I am sorry, my Friend, to hear your despondent account of your health.4 Know this however for your comfort: that no man of your talent, of your affections, ever is in health; that the “uncertainty” you talk of, tho' sufficiently gloomy, is not perhaps the worst figure of ill health. No, I tell you; there are others that I know of perhaps very considerably uglier. Besides if you will but take care of yourself, if you will learn that great art as you will have to learn it, the “uncertainty” will amazingly diminish; you will find a very handsome modicum of faculty still left at your own disposal. Believe all this, for it is true. One other aphorism I will give for comfort to you on another head, that of “Idleness.” Do you call the wheatfield idle on all days except when men are reaping wheat from it? For shame! Learn to sit still, I tell you: how often must I tell you?5 All sorrow is the raw-material of thought. If you mean to write a new Book soon, see that you have been right despondent, as near hanging yourself as might be, for some months before! Believe me, my dear Sterling; this also is true (if you will put it into proper language), and known to me by older experience than yours.

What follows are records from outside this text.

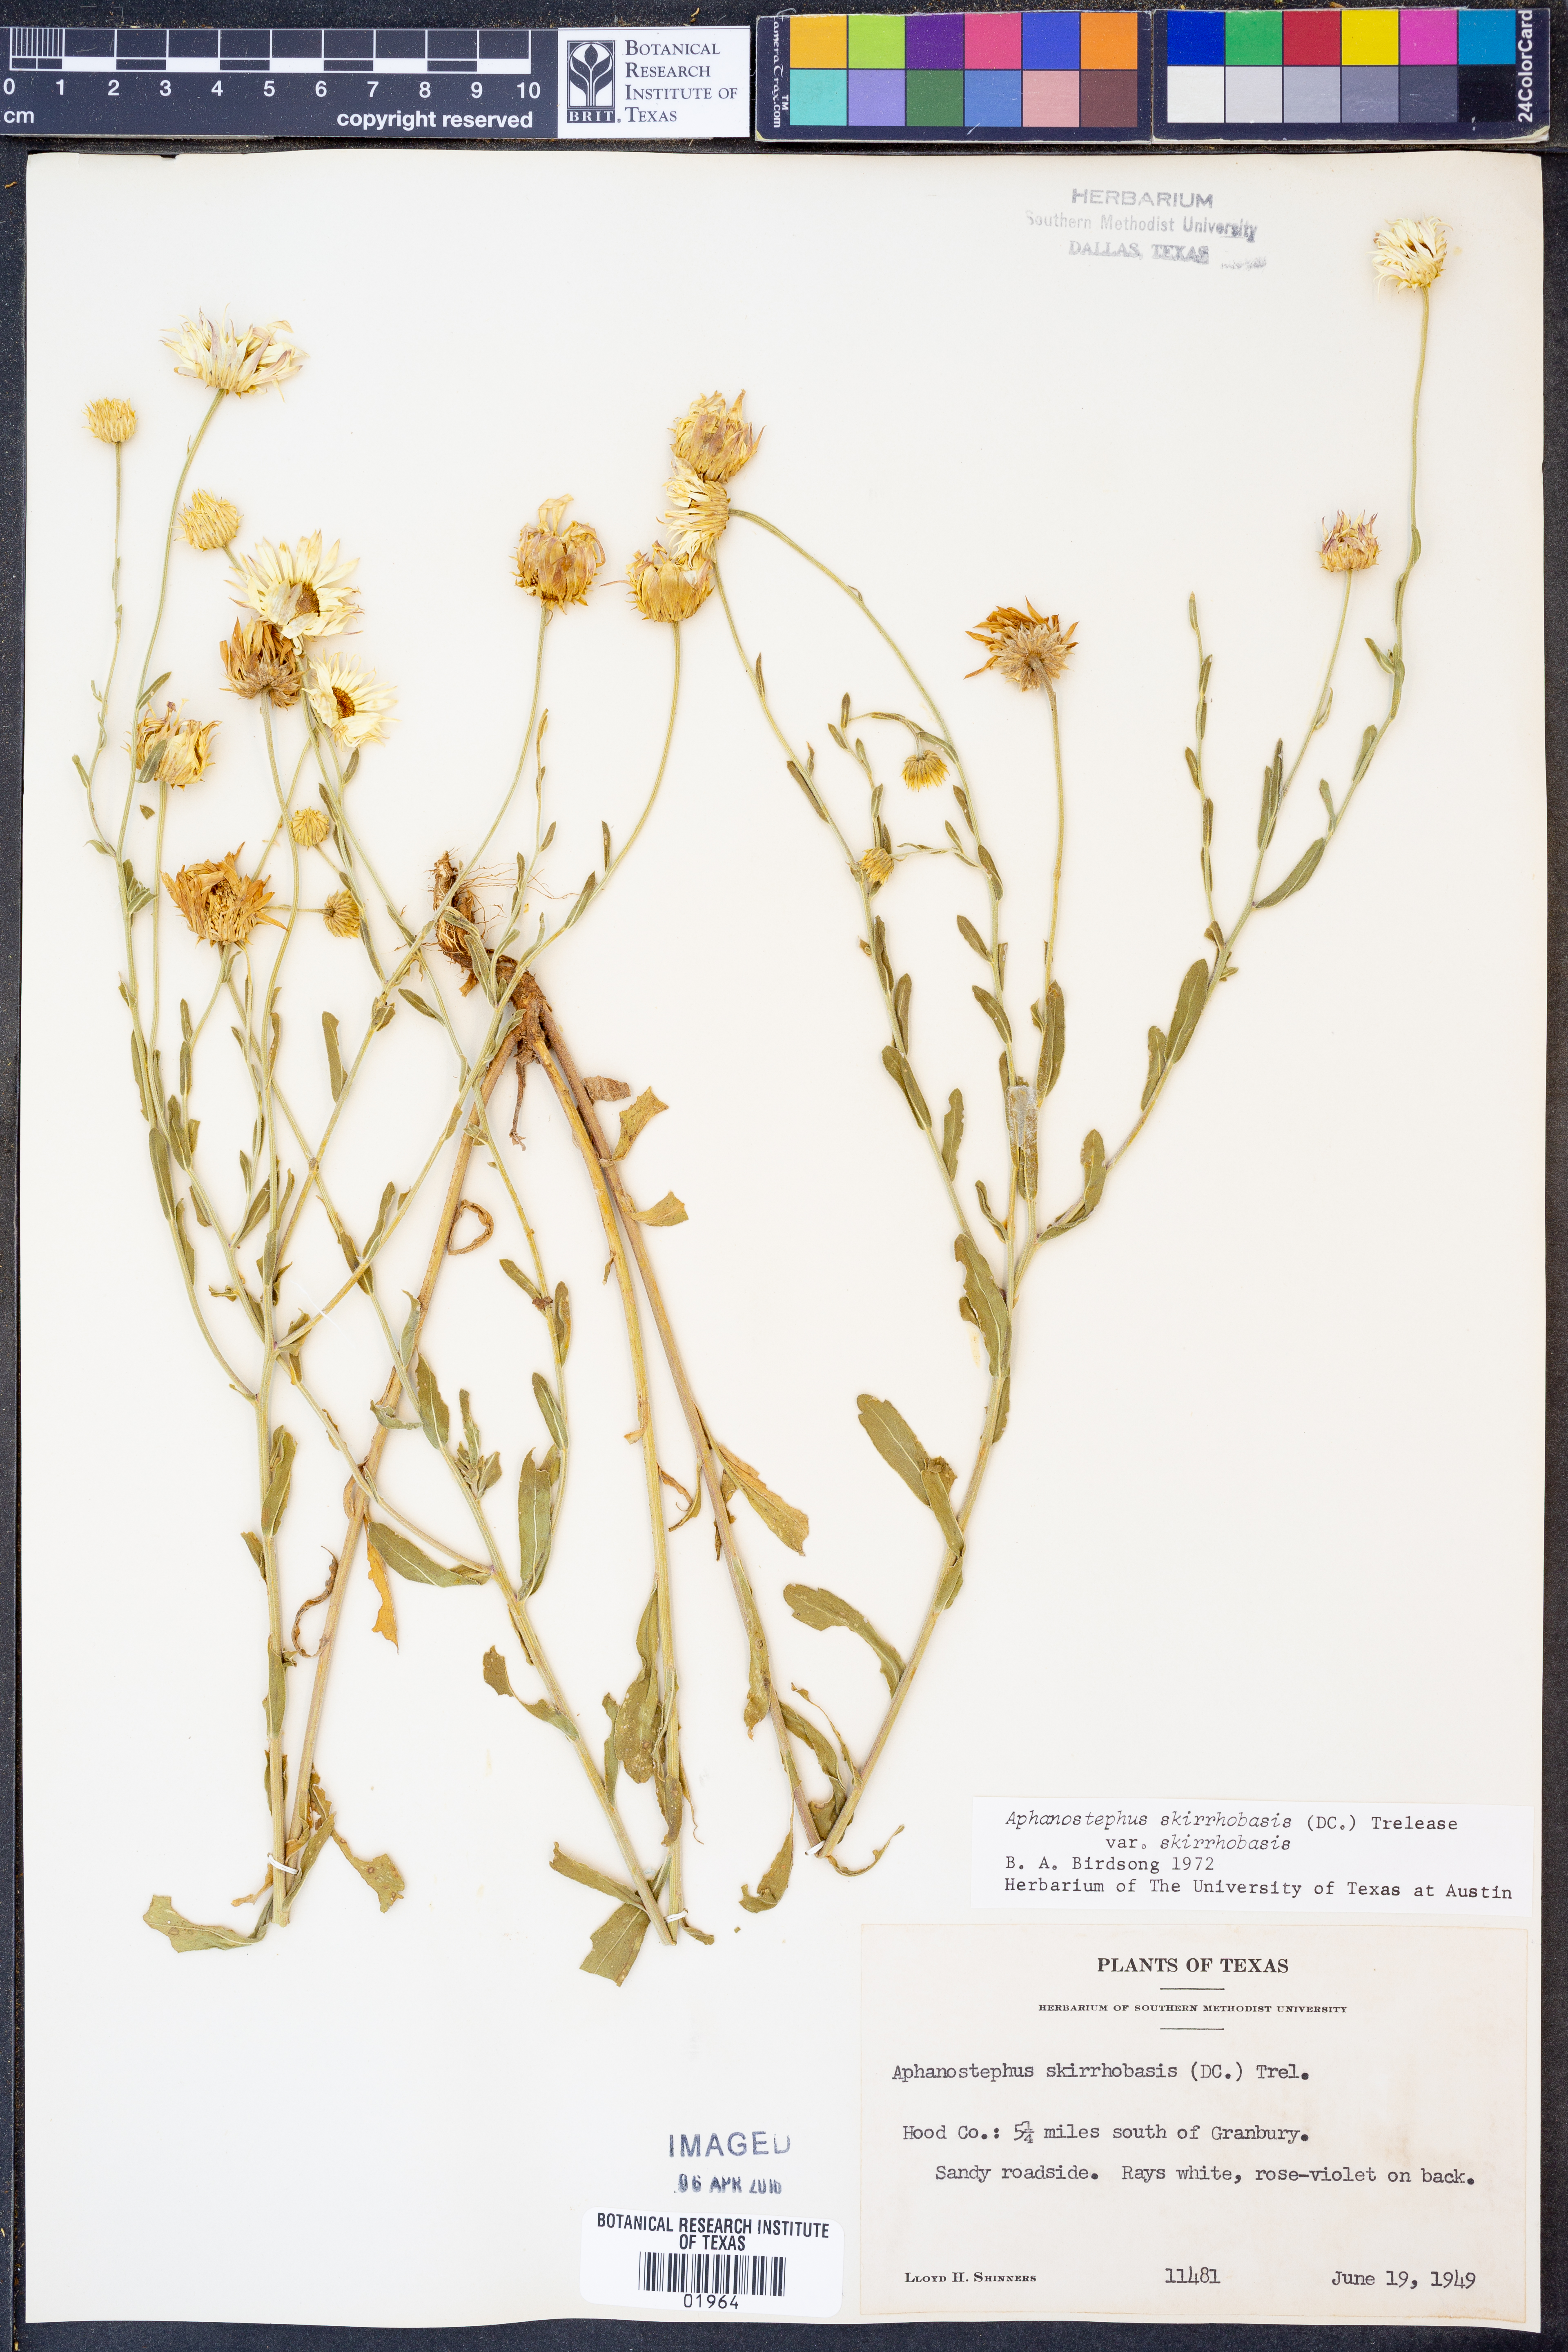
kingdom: Plantae
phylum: Tracheophyta
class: Magnoliopsida
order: Asterales
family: Asteraceae
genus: Aphanostephus
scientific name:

The day before leaving Town, I met Julius Hare in Burlington Arcade and spoke a moment with him.6 A good man, tho' an Archdeacon. Does he know Strauss? What you say of Hetherington's translating that, is new to me.7 An ominous thing indeed! But on the whole a thing we will not grumble at; a thing very welcome to do whatsoever lies in it to do. Of late years rapidly the conviction grows on me that all we have of Anti-Straussism is little other than a Cant,—properly a despicable trembling sort of unbelief that there is anything intrinsically true in men, anything true at all except shovel hats tithe-pigs8 and such like. Pfui! I begin to see that it is at bottom sheer Idolatria; and should, and even must, go about its business the sooner the better.

Why do you call Merivale my enemy?9 He is no enemy of mine, poor fellow; but a good stout Sceptical Philosophist and Law Hack, to whom may the gods grant all suitable promotion. I saw the man once, many years ago, in Hayward's rooms,10 and even argued a little with him, and liked him.

Something else I had to say, surely,—but have forgotten it for the moment. Irrecoverable in this one instant, and there are no more. Adieu, my good Sterling! Do not forget me; you cannot forget me, nor I you. Adieu; commend me to your kind Helpmate, to the villain Teddy11 if he still remember me.